Ph.D Thesis


Ph.D StudentAvraham Yadgar
SubjectNew Approaches to Model Checking and to 3-Valued Abstraction
and Refinement
DepartmentDepartment of Computer Science
Supervisors Full Professors Grumberg Orna
Full Professors Schuster Assaf
Full Thesis textFull thesis text - English Version


Abstract

Model Checking is the problem of verifying the correctness of a system with respect to temporal logic properties . This is problem is constantly becoming more critical, as software and hardware systems are growing rapidly. Complex systems are more prone to implementation errors, thus demanding a thorough validation. The high time and space requirements of the checking makes the verification of large systems hard to perform.


In this work we present new approaches to symbolic model checking of hardware systems. Our approaches are aimed at increasing the performance of model checkers. We address the size of the systems that are being checked, the verification runtime, and its memory requirements. Our work is also aimed at increasing the automatization of model checking methodologies, thus decreasing human effort and required expertise of the verification engineer.


In our work we propose a memory efficient hybrid SAT and BDD based algorithm for model checking of circuits. This algorithm exploits the advantages of both SAT and BDD approaches, while avoiding their drawbacks as much as possible.


We also present a 3-valued-SAT based approach for Symbolic Trajectory Evaluation (STE). In this approach, STE is performed by using a novel 3-valued SAT solver, instead of the conventional, BDD-based, approach.


A common approach for addressing the capacity problem in model checking is using \emph{abstraction} and \emph{refinement}. In this work we present different methods for automatic refinement in STE, instead of the common manual refinement. These methods require less user effort and expertise, and are less error prone.

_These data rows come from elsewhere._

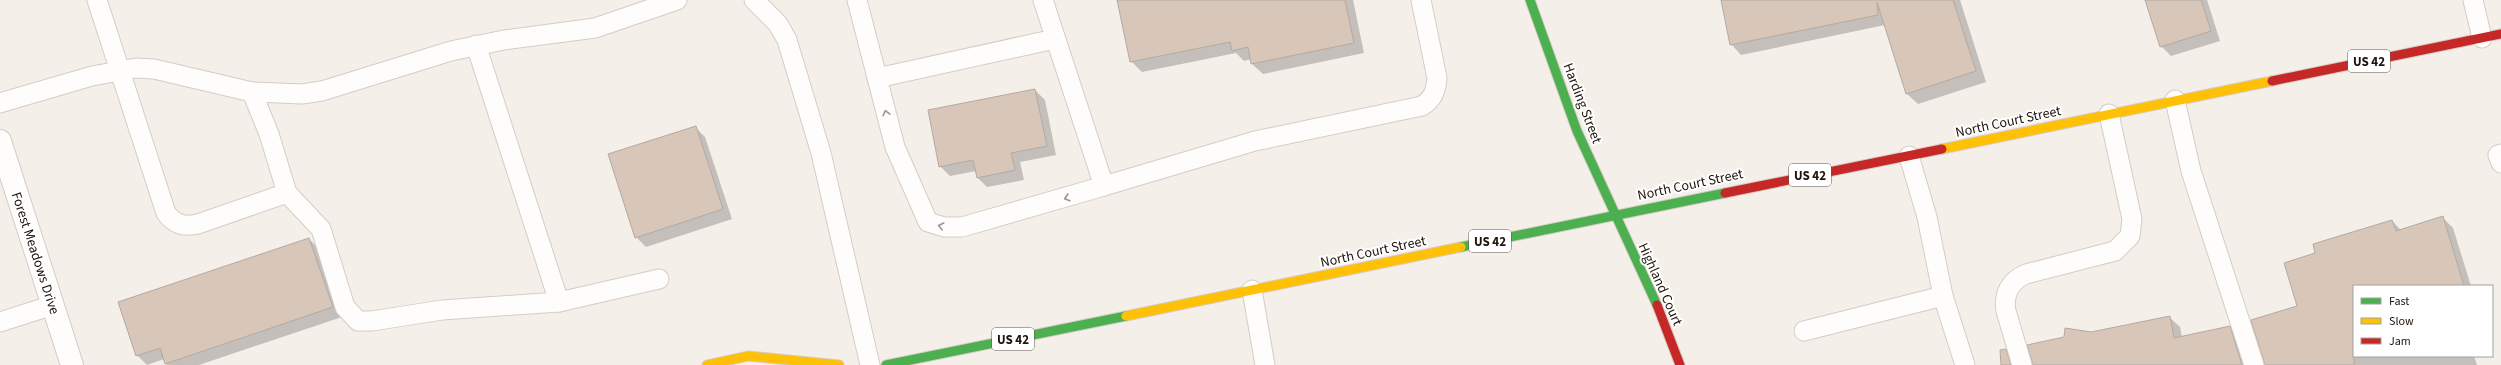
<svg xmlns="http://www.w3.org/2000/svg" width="2501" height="365" viewBox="0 0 2501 365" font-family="'Source Sans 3',sans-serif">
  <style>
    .shadow { fill: #0003 }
    .building { fill: #d8c7b9; stroke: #b2aaa4 }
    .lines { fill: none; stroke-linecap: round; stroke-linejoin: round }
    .lane-casing { stroke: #d5ccc5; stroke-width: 21 }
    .street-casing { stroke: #d5ccc5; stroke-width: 24 }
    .fast-casing { stroke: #d5ccc5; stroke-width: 11 }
    .slow-casing { stroke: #d5ccc5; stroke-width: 11 }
    .jam-casing { stroke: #d5ccc5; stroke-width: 11 }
    .lane { stroke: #fefdfc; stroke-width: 19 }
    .street { stroke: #fefdfc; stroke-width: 22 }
    .fast { stroke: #4caf50; stroke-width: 9 }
    .slow { stroke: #ffc107; stroke-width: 9 }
    .jam { stroke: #c62828; stroke-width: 9 }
    .oneway { stroke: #9a9490 }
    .labels { text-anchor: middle; stroke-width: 4; stroke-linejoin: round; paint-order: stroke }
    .shield { fill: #fff; stroke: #625a55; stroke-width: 1 }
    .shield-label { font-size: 13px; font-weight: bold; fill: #1f140c }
    .street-label { font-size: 14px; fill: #1f140c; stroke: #fff }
  </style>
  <rect width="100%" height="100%" fill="#f5efe9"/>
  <g class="shadow">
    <path d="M1118 0H1353L1364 53 1263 74 1252 64 1251 59 1244 61 1236 53 1142 72 1131 61Z"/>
    <path d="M1722 0H1960L1986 82 1918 104 1907 94 1885 25 1741 55 1731 44Z"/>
    <path d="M2146 0H2207L2220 41 2171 56 2161 46Z"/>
    <path d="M1035 90 1045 100 1056 155 1020 162 1024 180 987 187 977 177 976 171 950 176 940 166Z"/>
    <path d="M695 127 705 137 732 219 646 247 636 237Z"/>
    <path d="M2443 218 2453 228 2471 286H2354V356H2474L2477 365H2265L2298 307 2316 254 2392 221 2402 231Z"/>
    <path d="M309 239 319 249 342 317 199 365H167L164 359 147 365 137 355Z"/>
    <path d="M2169 317 2180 327 2182 337 2230 327 2240 338 2249 365H2044L2091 333Z"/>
  </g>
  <g class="building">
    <path d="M1117 0H1345L1354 43 1251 64 1248 47 1232 51 1230 42 1130 62Z"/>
    <path d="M1721 0H1953L1976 71 1906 94 1877 2 1878 15 1730 45Z"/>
    <path d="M2145 0H2201L2211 31 2160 47Z"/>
    <path d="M1035 89 1047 146 1011 153 1015 170 977 178 973 160 939 167 928 110Z"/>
    <path d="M696 126 723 209 635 238 608 154Z"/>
    <path d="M2443 216 2464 286H2354V365H2265L2251 320 2297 306 2284 263 2315 253 2313 244 2392 220 2396 231Z"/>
    <path d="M309 238 333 307 165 364 160 348 136 356 118 302Z"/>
    <path d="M2170 316 2174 338 2230 326 2242 365H2033L2027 345 2064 337 2065 328 2091 332Z"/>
    <path d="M2006 349 2011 365H2001L2000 350Z"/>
  </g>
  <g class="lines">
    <g class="lane-casing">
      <g id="lane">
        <path d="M97 0 166 213C175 225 184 227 198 224L287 193"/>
        <path d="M754 0 778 24 787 40 821 153 870 365"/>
        <path d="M857 0 895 147 928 222 944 227H962L1104 186"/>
        <path d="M1043 0 1104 186 1255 141 1422 106C1433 99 1436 91 1437 78L1421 0"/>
        <path d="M2473 0 2482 38"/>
        <path d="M476 45 559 302"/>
        <path d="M877 78 1055 39"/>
        <path d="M252 92 269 134 287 193 321 229 345 307 358 321H372L442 310 559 302 659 279"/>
        <path d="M2175 100 2191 171 2254 365"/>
        <path d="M0 103 92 76 136 68 154 69 252 92 302 94 322 91 451 51 504 40 595 28 677 0"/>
        <path d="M2501 154 2498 155 2501 163"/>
        <path d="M1909 156 1927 217 1943 296 1965 365"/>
        <path d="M1252 290 1265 365"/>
        <path d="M0 322 53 305"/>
        <path d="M1804 331 1943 296"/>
        <path d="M2022 365 2006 311C2003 294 2010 281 2026 274L2115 251 2130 236 2132 219 2109 114"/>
      </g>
    </g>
    <g class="street-casing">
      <path id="street" d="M0 141 72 365"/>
    </g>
    <g class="fast-casing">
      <g id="fast">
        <path d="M1530 0 1577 131 1657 305"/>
        <path d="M1461 247 1725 193"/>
        <path d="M886 365 1126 316"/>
      </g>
    </g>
    <g class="slow-casing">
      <g id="slow">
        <path d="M1942 149 2272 81"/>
        <path d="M1126 316 1461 247"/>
        <path d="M707 365 748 356 839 365"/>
      </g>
    </g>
    <g class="jam-casing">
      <g id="jam">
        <path d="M2272 81 2501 34"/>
        <path d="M1725 193 1942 149"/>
        <path d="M1657 305 1680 365"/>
      </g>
    </g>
    <use href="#lane" class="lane"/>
    <use href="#street" class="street"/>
    <use href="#fast" class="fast"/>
    <use href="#slow" class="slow"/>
    <use href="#jam" class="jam"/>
  </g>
  <defs><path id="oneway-chevron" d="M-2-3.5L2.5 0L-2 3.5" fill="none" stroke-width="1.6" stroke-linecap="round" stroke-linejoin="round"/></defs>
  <g class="oneway">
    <use href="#oneway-chevron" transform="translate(886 113) rotate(-104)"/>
    <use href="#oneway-chevron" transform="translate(1067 198) rotate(164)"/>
    <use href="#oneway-chevron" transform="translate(941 226) rotate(-166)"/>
  </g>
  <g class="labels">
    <g class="shield">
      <rect x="2348" y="50" width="42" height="22" rx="3"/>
      <rect x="1789" y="164" width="42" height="22" rx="3"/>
      <rect x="1469" y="230" width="42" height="22" rx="3"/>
      <rect x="992" y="328" width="42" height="22" rx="3"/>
    </g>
    <g class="shield-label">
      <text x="2369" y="66">US 42</text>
      <text x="1810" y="180">US 42</text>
      <text x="1490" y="246">US 42</text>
      <text x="1013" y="344">US 42</text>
    </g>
    <g class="street-label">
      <text transform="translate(1583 103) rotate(69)" y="5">Harding Street</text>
      <text transform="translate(2008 121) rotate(-12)" y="5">North Court Street</text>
      <text transform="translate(1690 184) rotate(-12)" y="5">North Court Street</text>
      <text transform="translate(1373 251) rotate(-12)" y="5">North Court Street</text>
      <text transform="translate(36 253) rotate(72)" y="5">Forest Meadows Drive</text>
      <text transform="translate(1661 284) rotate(66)" y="5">Highland Court</text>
    </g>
  </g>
  <rect x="2353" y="285" width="140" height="72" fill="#ffffff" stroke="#a5a19e"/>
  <rect x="2361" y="298" width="20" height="6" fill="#4caf50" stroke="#a5a19e"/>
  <text x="2389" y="305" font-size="12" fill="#1f140c">Fast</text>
  <rect x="2361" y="318" width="20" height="6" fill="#ffc107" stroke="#a5a19e"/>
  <text x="2389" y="325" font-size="12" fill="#1f140c">Slow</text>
  <rect x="2361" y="338" width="20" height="6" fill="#c62828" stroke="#a5a19e"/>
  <text x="2389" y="345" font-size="12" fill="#1f140c">Jam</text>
</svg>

We also present an automata theoretic approach to 3-Valued model checking, which can be used for explicit and symbolic model checking. We implement this approach in 3-valued \emph{Bounded Model Checking} (BMC). Our BMC abstraction outperforms conventional abstraction in BMC both in the sizes of the systems being checked, and in the runtime of the verification tool. We propose a new methodology for using BMC for very large systems, based on our 3-valued abstraction. Our methodology requires significantly less user effort and expertise than the common methodologies for BMC of large designs, and is less error prone.